When you decide to divorce, you need professional guidance, but that doesn't necessarily mean you need to hire a lawyer immediately.
You have options, especially if you anticipate your divorce will be friendly and you expect few conflicts. Your first call, instead, could be to a mediator.
The mediator is neutral and doesn't advocate for one party over another. Mediators aren't there to offer legal advice but rather to guide two people to deciding - together -- what is an equitable agreement when it comes to things such as property, finances and child custody.
For couples with no children and/or those who have kept their finances fairly separate, a mediator could be a good start. Mediation is a more cooperative, and less expensive, way to split up than litigation. Since you will have less money individually as you start fresh than you did as a couple, saving money can be crucial in a divorce.
If you believe you can achieve your goals through mediation, you'll still want to call in a lawyer to review your agreement during the process to make sure the settlement is equitable and you haven't missed anything. While skilled mediators are capable of steering you toward a settlement and some are attorneys, remember that they aren't legal advocates for you. You need to have someone working toward just your best interests.
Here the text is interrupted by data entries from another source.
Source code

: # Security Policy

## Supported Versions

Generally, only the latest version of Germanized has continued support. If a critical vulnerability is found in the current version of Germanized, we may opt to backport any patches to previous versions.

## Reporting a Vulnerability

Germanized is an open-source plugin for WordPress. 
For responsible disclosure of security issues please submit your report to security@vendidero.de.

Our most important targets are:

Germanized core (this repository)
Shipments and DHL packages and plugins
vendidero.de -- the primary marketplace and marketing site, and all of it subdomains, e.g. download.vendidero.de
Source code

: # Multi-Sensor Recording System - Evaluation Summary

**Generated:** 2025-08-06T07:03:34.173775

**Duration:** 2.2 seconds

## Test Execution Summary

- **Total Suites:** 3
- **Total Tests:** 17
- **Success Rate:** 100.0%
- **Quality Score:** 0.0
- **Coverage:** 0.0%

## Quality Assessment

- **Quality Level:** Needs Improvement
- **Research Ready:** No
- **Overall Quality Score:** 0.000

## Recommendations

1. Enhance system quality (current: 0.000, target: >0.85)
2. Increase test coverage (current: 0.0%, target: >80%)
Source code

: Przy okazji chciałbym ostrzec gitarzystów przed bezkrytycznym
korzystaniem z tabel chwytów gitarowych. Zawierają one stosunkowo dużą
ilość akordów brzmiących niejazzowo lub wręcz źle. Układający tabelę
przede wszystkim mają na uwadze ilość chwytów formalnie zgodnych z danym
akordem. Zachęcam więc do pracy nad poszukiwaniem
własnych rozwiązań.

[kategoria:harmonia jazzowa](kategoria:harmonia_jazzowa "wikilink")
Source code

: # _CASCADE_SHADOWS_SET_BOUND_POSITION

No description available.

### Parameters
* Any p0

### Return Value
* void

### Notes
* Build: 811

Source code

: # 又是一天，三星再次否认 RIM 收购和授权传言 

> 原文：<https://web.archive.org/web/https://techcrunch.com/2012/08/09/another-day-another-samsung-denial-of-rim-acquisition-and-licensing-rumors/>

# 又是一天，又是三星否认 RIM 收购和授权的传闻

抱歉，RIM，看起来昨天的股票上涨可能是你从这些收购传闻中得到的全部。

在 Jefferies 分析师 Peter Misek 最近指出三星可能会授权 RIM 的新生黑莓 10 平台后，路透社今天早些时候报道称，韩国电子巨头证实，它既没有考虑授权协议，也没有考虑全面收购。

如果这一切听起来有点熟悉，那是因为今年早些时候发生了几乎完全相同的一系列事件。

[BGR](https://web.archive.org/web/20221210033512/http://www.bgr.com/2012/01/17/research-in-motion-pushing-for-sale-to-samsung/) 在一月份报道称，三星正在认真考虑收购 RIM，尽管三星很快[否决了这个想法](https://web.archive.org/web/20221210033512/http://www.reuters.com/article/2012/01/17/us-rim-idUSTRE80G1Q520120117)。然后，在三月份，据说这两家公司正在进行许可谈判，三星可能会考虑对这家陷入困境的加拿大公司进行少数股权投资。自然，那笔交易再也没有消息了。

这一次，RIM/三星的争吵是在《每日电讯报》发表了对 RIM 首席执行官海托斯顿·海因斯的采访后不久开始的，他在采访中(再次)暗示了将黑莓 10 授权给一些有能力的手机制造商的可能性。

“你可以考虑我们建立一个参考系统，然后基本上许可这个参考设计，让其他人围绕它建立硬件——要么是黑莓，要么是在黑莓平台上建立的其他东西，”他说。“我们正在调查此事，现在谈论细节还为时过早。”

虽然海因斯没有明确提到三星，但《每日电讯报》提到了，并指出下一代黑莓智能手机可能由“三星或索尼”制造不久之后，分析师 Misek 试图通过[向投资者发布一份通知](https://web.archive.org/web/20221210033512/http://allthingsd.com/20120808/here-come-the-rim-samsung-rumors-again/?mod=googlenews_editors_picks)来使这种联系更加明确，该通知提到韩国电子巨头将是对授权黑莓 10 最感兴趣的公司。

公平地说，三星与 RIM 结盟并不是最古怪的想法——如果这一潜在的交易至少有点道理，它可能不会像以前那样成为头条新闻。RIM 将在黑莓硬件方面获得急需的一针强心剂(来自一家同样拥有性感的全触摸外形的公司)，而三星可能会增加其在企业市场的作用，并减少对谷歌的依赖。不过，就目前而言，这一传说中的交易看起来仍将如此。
Mediation doesn't work in every situation, and if you find it won't work for you, that still doesn't mean a long, drawn-out legal process must occur.
Another option is collaborative divorce, where you, your spouse and your lawyers meet with the goal of working out all the details. Together, you could reach a decision without expensive litigation.
Despite what we see in courtroom television dramas or in the movies, couples are often able to divorce without hostility and remain on friendly terms, which is ideal if children are involved. Many couples in Florida have found mediation and collaborative divorce successful ways to end a marriage.